==== EXERCISE MATERIALS ====

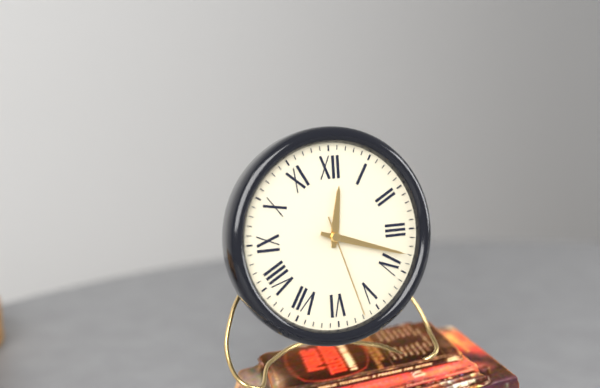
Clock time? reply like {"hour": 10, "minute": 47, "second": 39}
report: {"hour": 12, "minute": 18, "second": 27}
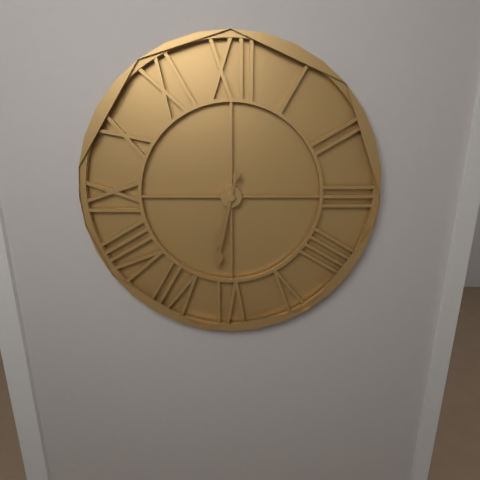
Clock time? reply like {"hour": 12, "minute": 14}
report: {"hour": 6, "minute": 32}
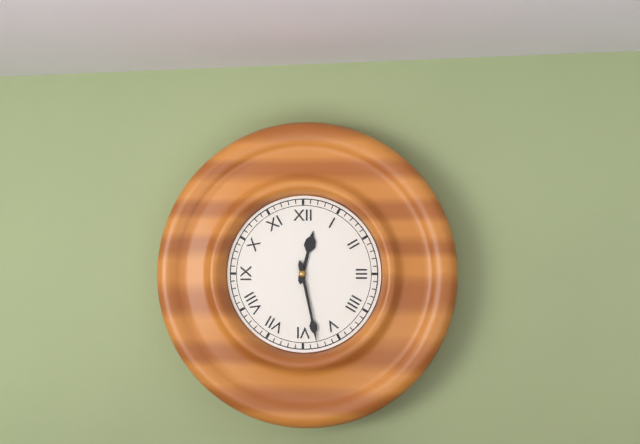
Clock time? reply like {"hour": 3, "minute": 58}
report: {"hour": 12, "minute": 28}
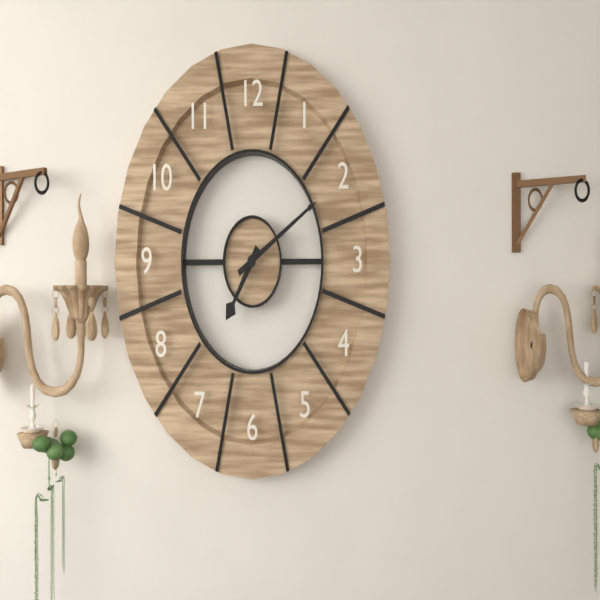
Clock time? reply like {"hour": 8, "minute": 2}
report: {"hour": 7, "minute": 10}
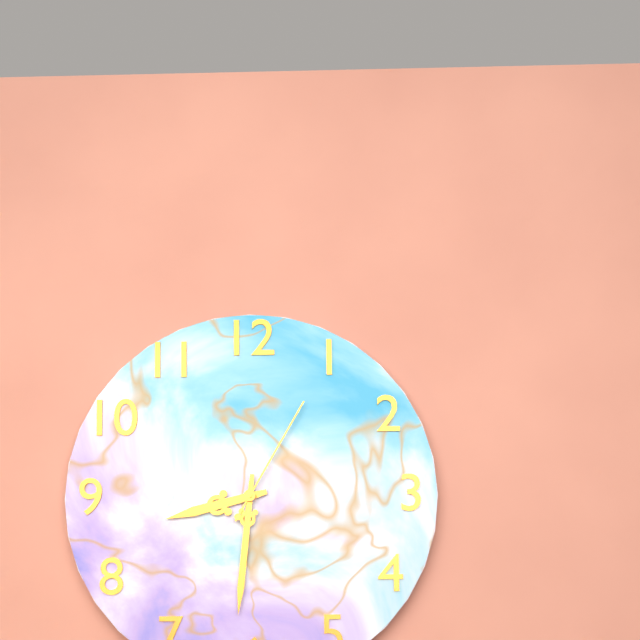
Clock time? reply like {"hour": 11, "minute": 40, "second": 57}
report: {"hour": 8, "minute": 31, "second": 5}
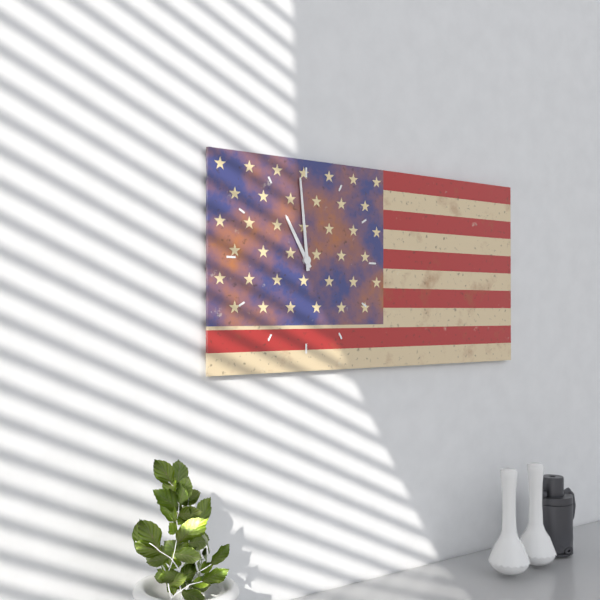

====

Locate each line in the material above that contains the word "like", and copy every such line in full.

Clock time? reply like {"hour": 10, "minute": 47, "second": 39}
Clock time? reply like {"hour": 12, "minute": 14}
Clock time? reply like {"hour": 3, "minute": 58}
Clock time? reply like {"hour": 8, "minute": 2}
Clock time? reply like {"hour": 11, "minute": 40, "second": 57}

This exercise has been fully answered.